Reading text>
Tag Archives: Dylan Thomas

Hazardous Doin’s

The cicadas are droning.

The frogs are singing an ominous bass line.

In the distance a tree toad is trilling for attention to be paid.

The fountain in the (black) lagoon is gurgling.

I might as well be in the jungles of India.

And, I am.

I am avidly lost in Gordon Casserley’s 1921 adventure tale; THE ELEPHANT GOD. The protagonist has just been attacked by a strategically-placed cobra, his slippers have been deliberately baited with a krait, his breakfast has been poisoned, and he’s now trapped in a courtyard with a mad elephant. He has eluded every threat thus far, but what might be next?

I am a true “Jeffty” who will always be five years old (100 points if you know that reference). I’m goggle-eyed and slack-jawed, unaware as my wife Janie pads in silently and whispers like thunder; “Are you awake?”

I gasp…..

….oh no……

…I shriek and suck all the air out of this quiet Hollywood/Mt. Vernon neighborhood in Central Kentucky.

My head snaps up out of the book and out of India, whiplashing my life before my eyes (that’s gonna ache…where’s the Naproxen?)

Reading is dangerous!

Who’d a’thunk?

Reading is dangerous. I’ve lived in that perilous valley since Dick and Jane, since Doctor Dolittle, since Bartholomew Cubbins’ Oobleck. At least, that’s what the news cycle and the Kentucky State Legislature has been telling me.

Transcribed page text

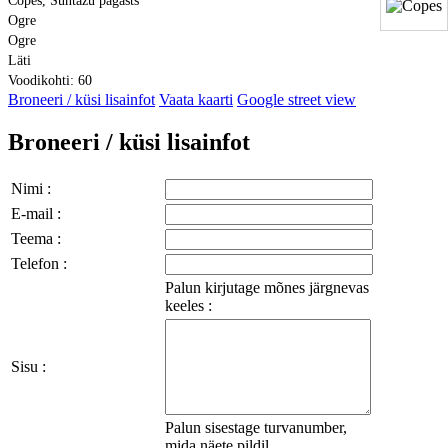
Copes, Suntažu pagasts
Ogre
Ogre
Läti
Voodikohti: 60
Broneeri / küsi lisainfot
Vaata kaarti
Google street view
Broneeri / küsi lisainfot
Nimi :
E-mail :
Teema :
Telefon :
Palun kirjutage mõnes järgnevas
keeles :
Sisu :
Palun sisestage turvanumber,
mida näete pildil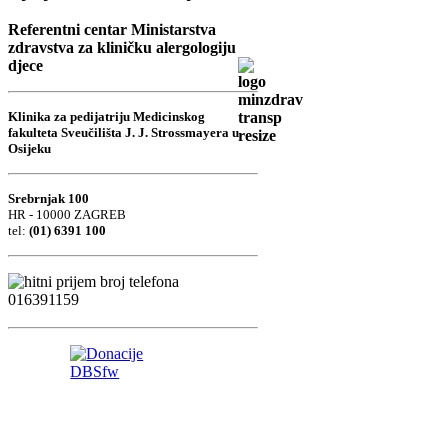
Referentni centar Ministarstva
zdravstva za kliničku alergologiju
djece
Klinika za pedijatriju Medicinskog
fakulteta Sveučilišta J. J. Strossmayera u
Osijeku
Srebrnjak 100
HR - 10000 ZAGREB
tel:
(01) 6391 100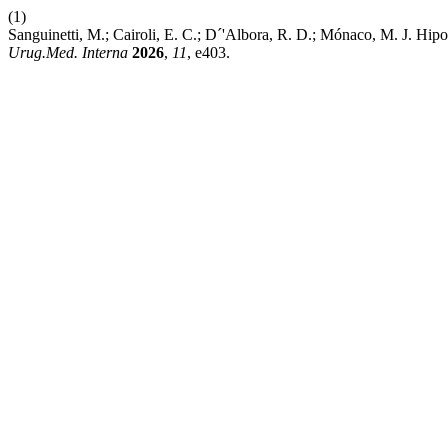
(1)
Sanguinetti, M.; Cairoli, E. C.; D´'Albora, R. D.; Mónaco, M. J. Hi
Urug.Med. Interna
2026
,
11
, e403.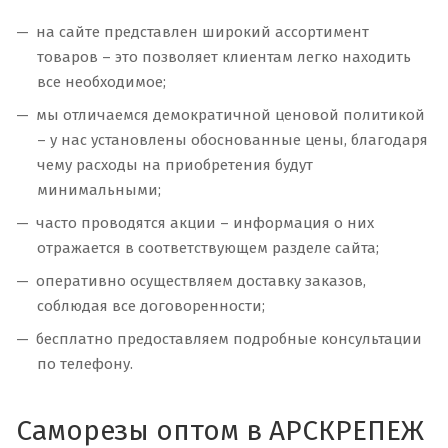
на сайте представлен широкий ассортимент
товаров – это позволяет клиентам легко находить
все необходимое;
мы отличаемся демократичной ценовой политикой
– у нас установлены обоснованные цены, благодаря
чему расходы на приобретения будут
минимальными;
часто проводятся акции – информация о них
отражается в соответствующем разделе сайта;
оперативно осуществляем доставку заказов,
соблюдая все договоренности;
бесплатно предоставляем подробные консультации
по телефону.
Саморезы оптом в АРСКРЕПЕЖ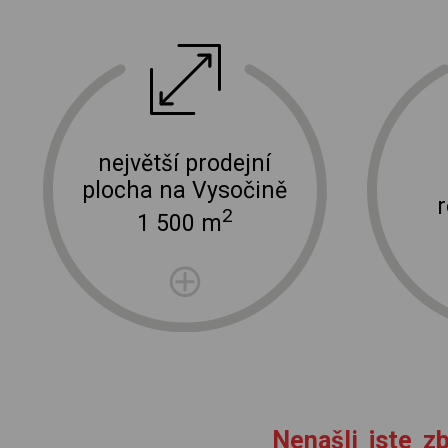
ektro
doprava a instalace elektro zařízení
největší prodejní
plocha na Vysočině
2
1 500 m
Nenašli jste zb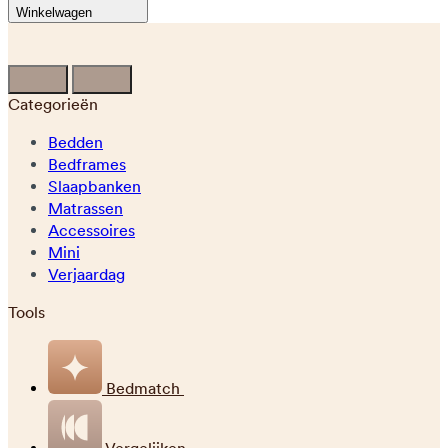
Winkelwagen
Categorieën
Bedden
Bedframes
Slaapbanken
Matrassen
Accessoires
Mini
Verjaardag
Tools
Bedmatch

Task objective>
Retype the stretch of the essay on reading from "I am avidly" through "ache…where’s the Naproxen?)". The data above is separate from the reading text.

Answer box>
I am avidly lost in Gordon Casserley’s 1921 adventure tale; THE ELEPHANT GOD. The protagonist has just been attacked by a strategically-placed cobra, his slippers have been deliberately baited with a krait, his breakfast has been poisoned, and he’s now trapped in a courtyard with a mad elephant. He has eluded every threat thus far, but what might be next?

I am a true “Jeffty” who will always be five years old (100 points if you know that reference). I’m goggle-eyed and slack-jawed, unaware as my wife Janie pads in silently and whispers like thunder; “Are you awake?”

I gasp…..

….oh no……

…I shriek and suck all the air out of this quiet Hollywood/Mt. Vernon neighborhood in Central Kentucky.

My head snaps up out of the book and out of India, whiplashing my life before my eyes (that’s gonna ache…where’s the Naproxen?)